[Extracted page text data]

════

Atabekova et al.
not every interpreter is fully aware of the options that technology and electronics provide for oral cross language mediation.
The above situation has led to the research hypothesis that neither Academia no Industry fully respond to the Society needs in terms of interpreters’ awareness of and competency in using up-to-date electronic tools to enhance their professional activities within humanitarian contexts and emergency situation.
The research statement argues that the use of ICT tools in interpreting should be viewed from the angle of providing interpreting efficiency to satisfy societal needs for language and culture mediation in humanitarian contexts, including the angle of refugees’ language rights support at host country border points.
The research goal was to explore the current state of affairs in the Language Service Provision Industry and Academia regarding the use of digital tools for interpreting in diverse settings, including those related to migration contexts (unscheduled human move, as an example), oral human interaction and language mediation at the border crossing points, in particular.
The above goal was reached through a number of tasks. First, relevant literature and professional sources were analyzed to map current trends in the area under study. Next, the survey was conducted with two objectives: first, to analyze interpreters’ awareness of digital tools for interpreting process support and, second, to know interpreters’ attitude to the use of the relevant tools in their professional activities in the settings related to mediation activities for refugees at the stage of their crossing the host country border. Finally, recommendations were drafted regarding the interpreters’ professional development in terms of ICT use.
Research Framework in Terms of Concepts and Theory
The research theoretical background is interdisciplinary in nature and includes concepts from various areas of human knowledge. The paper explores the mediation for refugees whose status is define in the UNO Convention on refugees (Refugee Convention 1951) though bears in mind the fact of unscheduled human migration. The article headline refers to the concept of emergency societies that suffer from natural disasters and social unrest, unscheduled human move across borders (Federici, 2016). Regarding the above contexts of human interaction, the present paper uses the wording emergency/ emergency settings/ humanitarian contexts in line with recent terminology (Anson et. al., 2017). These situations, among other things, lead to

════

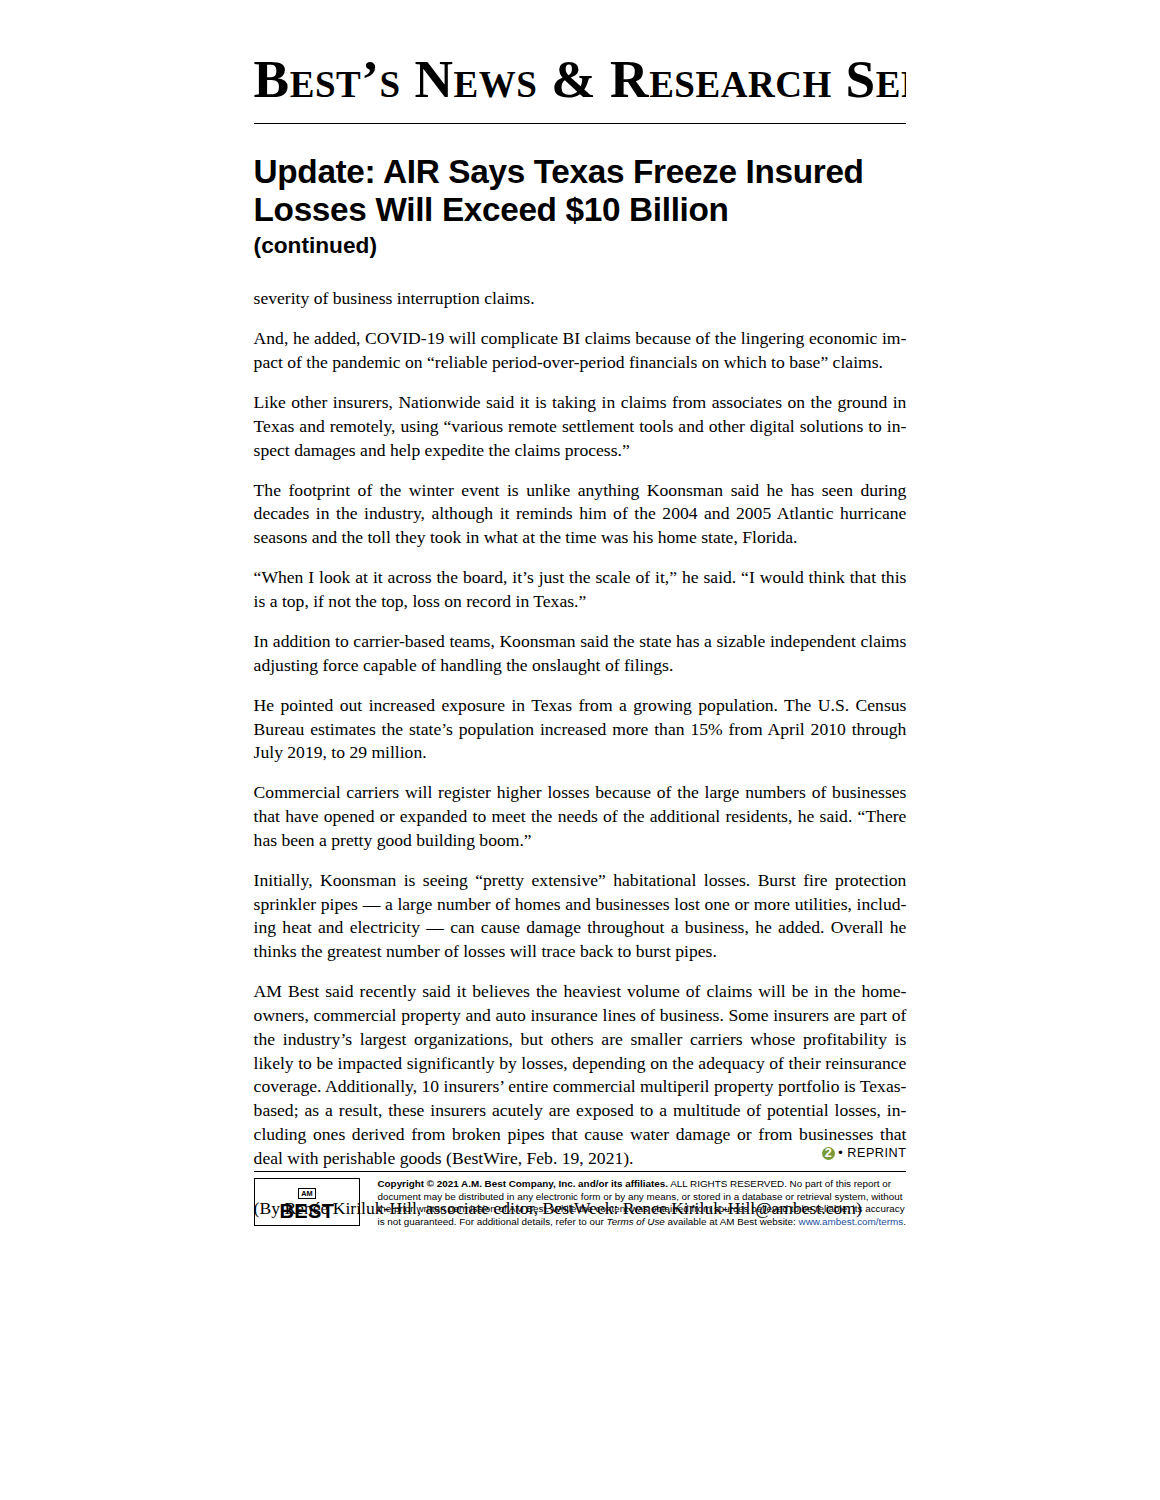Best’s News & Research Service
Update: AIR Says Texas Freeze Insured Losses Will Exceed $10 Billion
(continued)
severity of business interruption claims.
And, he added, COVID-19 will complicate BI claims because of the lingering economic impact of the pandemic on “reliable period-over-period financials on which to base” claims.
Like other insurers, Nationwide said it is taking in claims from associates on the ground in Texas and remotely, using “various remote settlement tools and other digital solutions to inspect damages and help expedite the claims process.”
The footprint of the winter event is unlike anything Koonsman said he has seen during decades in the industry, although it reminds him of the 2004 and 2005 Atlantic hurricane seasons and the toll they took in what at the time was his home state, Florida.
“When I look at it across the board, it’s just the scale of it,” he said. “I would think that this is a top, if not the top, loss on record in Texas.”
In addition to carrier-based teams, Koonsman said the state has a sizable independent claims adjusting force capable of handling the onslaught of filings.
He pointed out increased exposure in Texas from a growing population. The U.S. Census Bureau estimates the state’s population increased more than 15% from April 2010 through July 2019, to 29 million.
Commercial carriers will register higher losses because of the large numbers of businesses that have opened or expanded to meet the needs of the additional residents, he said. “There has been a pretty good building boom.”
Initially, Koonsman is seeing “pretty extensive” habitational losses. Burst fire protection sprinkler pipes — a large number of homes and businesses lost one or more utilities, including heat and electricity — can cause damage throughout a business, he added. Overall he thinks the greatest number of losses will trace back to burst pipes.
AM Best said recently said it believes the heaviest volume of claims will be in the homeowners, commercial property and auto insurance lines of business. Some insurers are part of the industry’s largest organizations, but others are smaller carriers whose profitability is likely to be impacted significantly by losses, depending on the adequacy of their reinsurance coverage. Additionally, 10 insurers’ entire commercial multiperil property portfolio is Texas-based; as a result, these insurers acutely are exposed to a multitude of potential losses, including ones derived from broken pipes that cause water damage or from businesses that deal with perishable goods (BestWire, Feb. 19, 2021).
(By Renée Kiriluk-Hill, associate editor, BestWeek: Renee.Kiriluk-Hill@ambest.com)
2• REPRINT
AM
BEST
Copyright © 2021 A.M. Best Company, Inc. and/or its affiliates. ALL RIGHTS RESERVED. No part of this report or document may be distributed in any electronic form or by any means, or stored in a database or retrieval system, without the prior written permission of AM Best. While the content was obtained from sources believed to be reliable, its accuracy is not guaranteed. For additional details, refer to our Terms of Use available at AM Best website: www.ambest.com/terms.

════

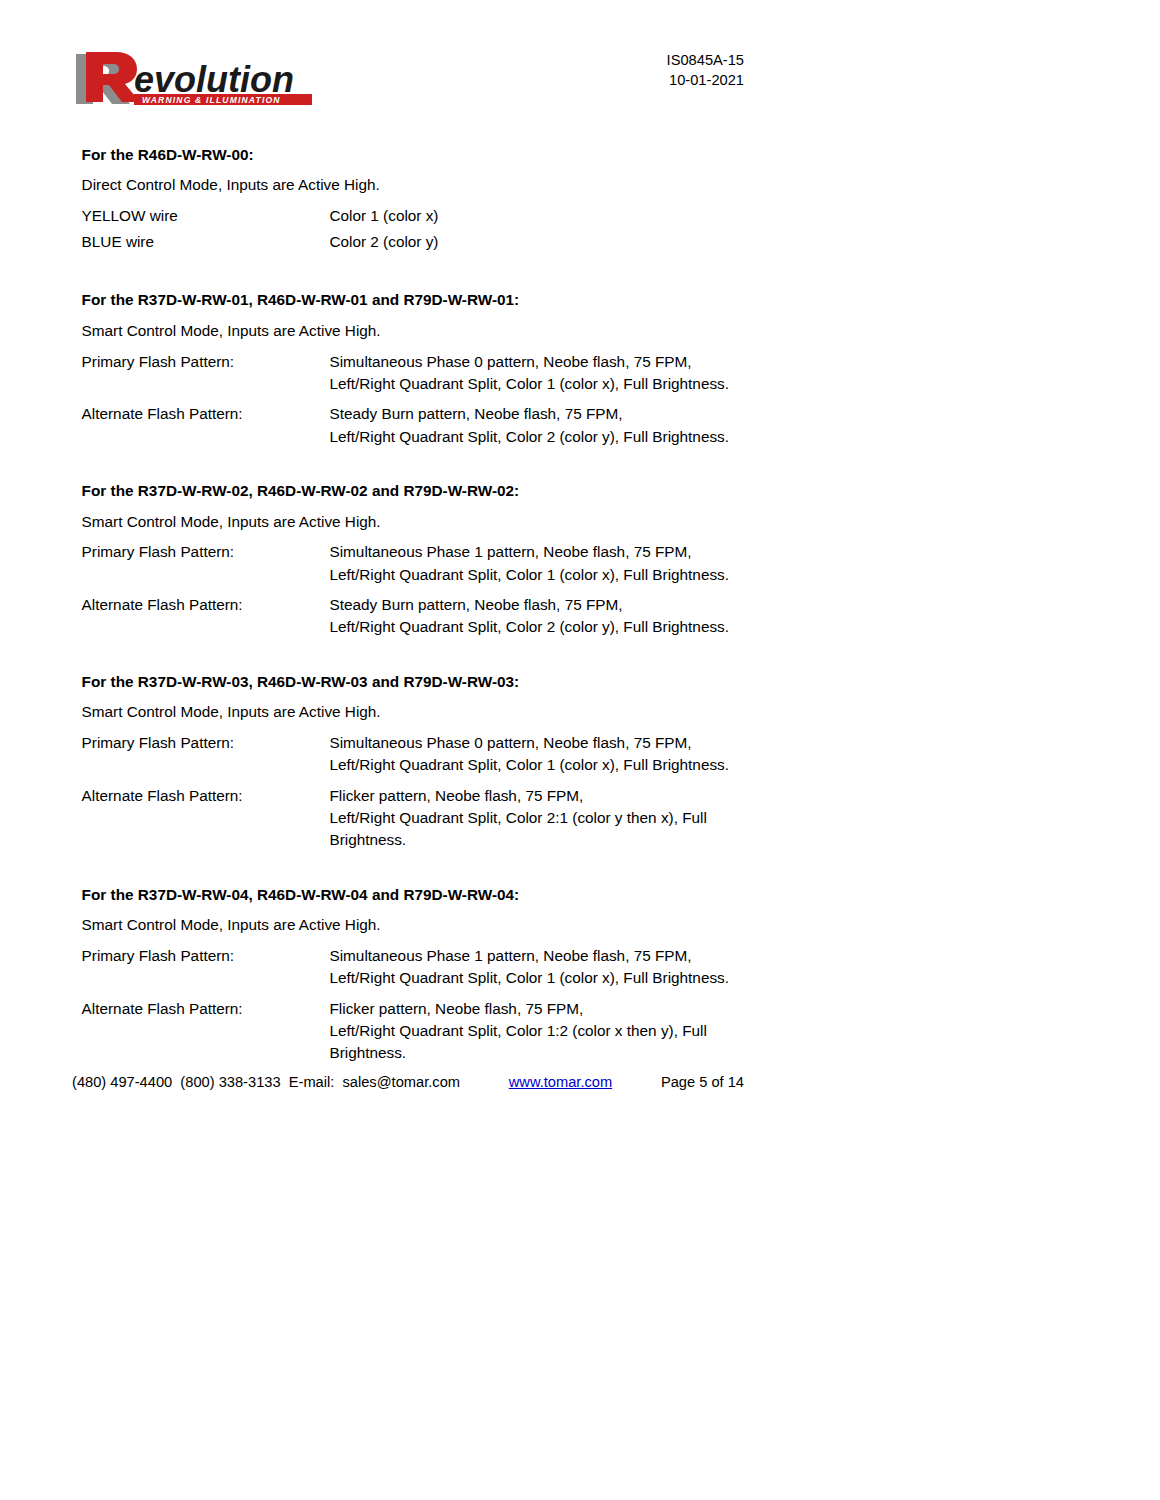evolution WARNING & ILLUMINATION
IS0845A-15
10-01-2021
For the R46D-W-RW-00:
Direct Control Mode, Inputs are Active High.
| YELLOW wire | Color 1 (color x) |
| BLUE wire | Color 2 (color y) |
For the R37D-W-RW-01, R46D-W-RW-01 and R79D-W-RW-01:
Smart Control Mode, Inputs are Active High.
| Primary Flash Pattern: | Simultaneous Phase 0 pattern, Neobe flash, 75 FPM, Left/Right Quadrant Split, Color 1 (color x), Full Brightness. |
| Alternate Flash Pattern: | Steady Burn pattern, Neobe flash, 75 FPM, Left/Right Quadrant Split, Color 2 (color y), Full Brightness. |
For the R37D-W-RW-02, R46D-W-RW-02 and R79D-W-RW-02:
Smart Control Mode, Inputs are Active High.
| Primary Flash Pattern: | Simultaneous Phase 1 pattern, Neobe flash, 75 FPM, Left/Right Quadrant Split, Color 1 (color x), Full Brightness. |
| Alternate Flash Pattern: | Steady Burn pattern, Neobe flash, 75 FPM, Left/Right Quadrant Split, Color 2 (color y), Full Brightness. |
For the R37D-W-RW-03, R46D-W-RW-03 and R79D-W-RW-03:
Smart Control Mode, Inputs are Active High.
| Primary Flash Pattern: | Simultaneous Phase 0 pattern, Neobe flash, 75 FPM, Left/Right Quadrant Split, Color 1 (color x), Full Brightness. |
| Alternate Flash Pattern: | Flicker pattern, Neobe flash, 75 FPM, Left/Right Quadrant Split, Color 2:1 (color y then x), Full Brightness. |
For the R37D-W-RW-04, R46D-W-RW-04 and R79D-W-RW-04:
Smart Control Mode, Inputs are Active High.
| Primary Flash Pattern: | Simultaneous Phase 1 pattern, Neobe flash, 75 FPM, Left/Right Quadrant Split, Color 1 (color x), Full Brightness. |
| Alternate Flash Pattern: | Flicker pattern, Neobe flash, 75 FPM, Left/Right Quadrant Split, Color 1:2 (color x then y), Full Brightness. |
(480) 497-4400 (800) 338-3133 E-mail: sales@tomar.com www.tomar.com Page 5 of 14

════

Action item: Copy out, word for word, the part of the entries above that begins at the line with "at it across" and ends at the line with "Commercial carriers will", including both.

Result below:
“When I look at it across the board, it’s just the scale of it,” he said. “I would think that this is a top, if not the top, loss on record in Texas.”
In addition to carrier-based teams, Koonsman said the state has a sizable independent claims adjusting force capable of handling the onslaught of filings.
He pointed out increased exposure in Texas from a growing population. The U.S. Census Bureau estimates the state’s population increased more than 15% from April 2010 through July 2019, to 29 million.
Commercial carriers will register higher losses because of the large numbers of businesses that have opened or expanded to meet the needs of the additional residents, he said. “There has been a pretty good building boom.”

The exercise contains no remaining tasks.